Stored data entries
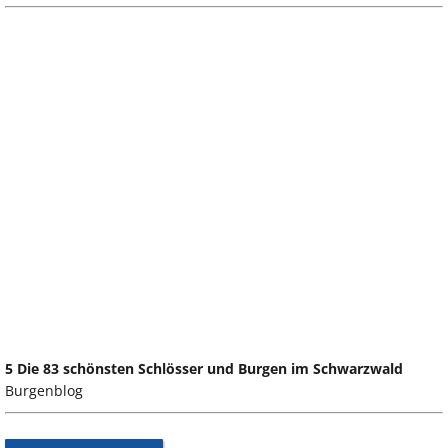
5 Die 83 schönsten Schlösser und Burgen im Schwarzwald
Burgenblog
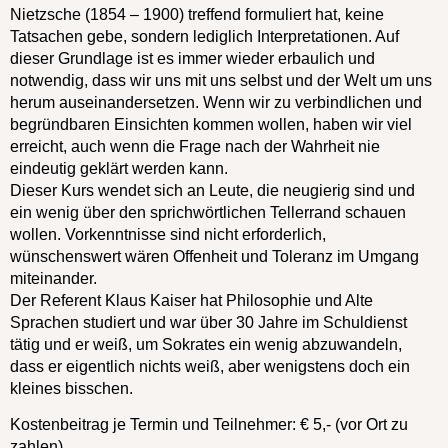
Nietzsche (1854 – 1900) treffend formuliert hat, keine
Tatsachen gebe, sondern lediglich Interpretationen. Auf
dieser Grundlage ist es immer wieder erbaulich und
notwendig, dass wir uns mit uns selbst und der Welt um uns
herum auseinandersetzen. Wenn wir zu verbindlichen und
begründbaren Einsichten kommen wollen, haben wir viel
erreicht, auch wenn die Frage nach der Wahrheit nie
eindeutig geklärt werden kann.
Dieser Kurs wendet sich an Leute, die neugierig sind und
ein wenig über den sprichwörtlichen Tellerrand schauen
wollen. Vorkenntnisse sind nicht erforderlich,
wünschenswert wären Offenheit und Toleranz im Umgang
miteinander.
Der Referent Klaus Kaiser hat Philosophie und Alte
Sprachen studiert und war über 30 Jahre im Schuldienst
tätig und er weiß, um Sokrates ein wenig abzuwandeln,
dass er eigentlich nichts weiß, aber wenigstens doch ein
kleines bisschen.
Kostenbeitrag je Termin und Teilnehmer: € 5,- (vor Ort zu
zahlen)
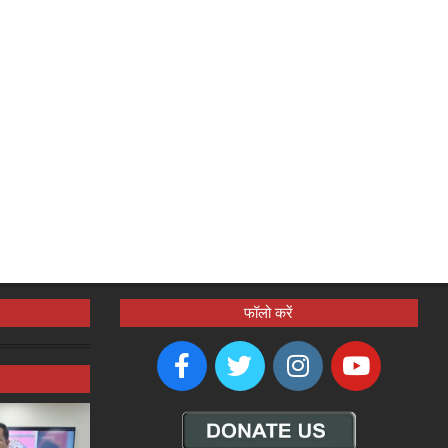
फॉलो करें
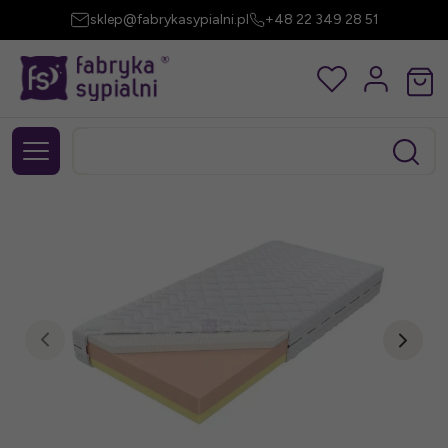
sklep@fabrykasypialni.pl
+48 22 349 28 51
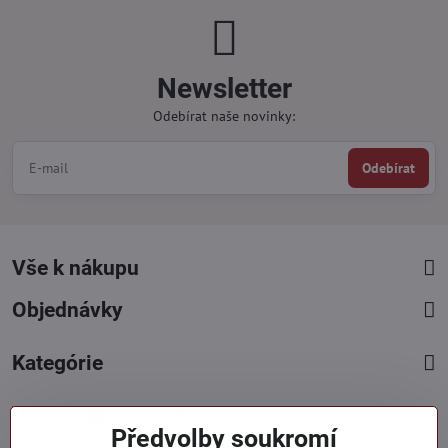
Newsletter
Odebírat naše novinky:
Odebírat
Vše k nákupu
Objednávky
Kategórie
Facebook
Instagram
Pinterest
Předvolby soukromí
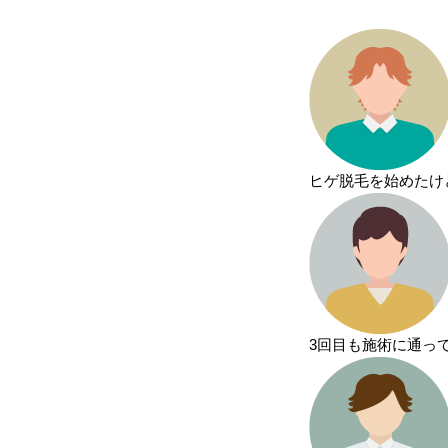
ヒゲ脱毛を始めたけ
3回目も施術に通っ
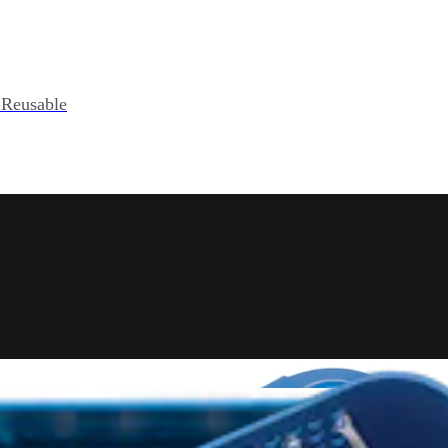
 Reusable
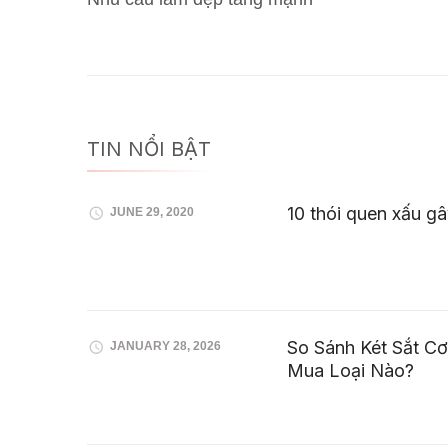
TIN NỔI BẬT
10 thói quen xấu g
JUNE 29, 2020
So Sánh Két Sắt Cơ
JANUARY 28, 2026
Mua Loại Nào?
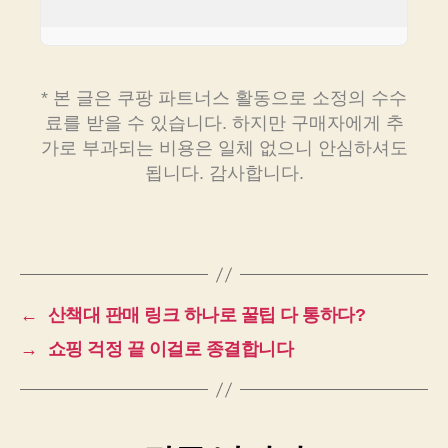
* 본 글은 쿠팡 파트너스 활동으로 소정의 수수
료를 받을 수 있습니다. 하지만 구매자에게 추
가로 부과되는 비용은 일체 없으니 안심하셔도
됩니다. 감사합니다.
←
산책대 판매 링크 하나로 꿀팁 다 통하다?
→
쇼핑 걱정 끝 이걸로 종결합니다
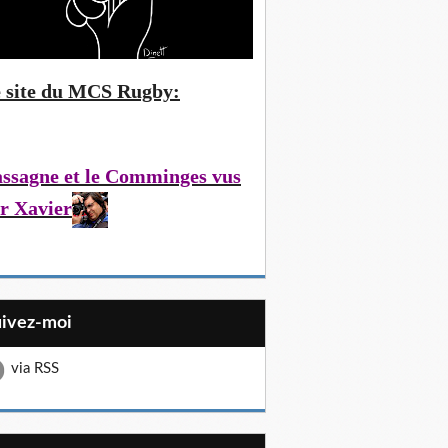
 site du MCS Rugby:
ssagne et le Comminges vus
r Xavier
uivez-moi
via RSS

TASK INSTRUCTIONS: Copy the text read from every record above, character for character, and leave out the pictures.

WRITTEN ANSWER:
5 Die 83 schönsten Schlösser und Burgen im Schwarzwald
Burgenblog
Nietzsche (1854 – 1900) treffend formuliert hat, keine
Tatsachen gebe, sondern lediglich Interpretationen. Auf
dieser Grundlage ist es immer wieder erbaulich und
notwendig, dass wir uns mit uns selbst und der Welt um uns
herum auseinandersetzen. Wenn wir zu verbindlichen und
begründbaren Einsichten kommen wollen, haben wir viel
erreicht, auch wenn die Frage nach der Wahrheit nie
eindeutig geklärt werden kann.
Dieser Kurs wendet sich an Leute, die neugierig sind und
ein wenig über den sprichwörtlichen Tellerrand schauen
wollen. Vorkenntnisse sind nicht erforderlich,
wünschenswert wären Offenheit und Toleranz im Umgang
miteinander.
Der Referent Klaus Kaiser hat Philosophie und Alte
Sprachen studiert und war über 30 Jahre im Schuldienst
tätig und er weiß, um Sokrates ein wenig abzuwandeln,
dass er eigentlich nichts weiß, aber wenigstens doch ein
kleines bisschen.
Kostenbeitrag je Termin und Teilnehmer: € 5,- (vor Ort zu
zahlen)
फॉलो करें
sklep@fabrykasypialni.pl
+48 22 349 28 51
Newsletter
Odebírat naše novinky:
Odebírat
Vše k nákupu
Objednávky
Kategórie
Facebook
Instagram
Pinterest
Předvolby soukromí
ヒゲ脱毛を始めたけ
3回目も施術に通っ
 Reusable
TIN NỔI BẬT
10 thói quen xấu g
JUNE 29, 2020
So Sánh Két Sắt Cơ
JANUARY 28, 2026
Mua Loại Nào?
* 본 글은 쿠팡 파트너스 활동으로 소정의 수수
료를 받을 수 있습니다. 하지만 구매자에게 추
가로 부과되는 비용은 일체 없으니 안심하셔도
됩니다. 감사합니다.
←
산책대 판매 링크 하나로 꿀팁 다 통하다?
→
쇼핑 걱정 끝 이걸로 종결합니다
 site du MCS Rugby:
ssagne et le Comminges vus
r Xavier
uivez-moi
via RSS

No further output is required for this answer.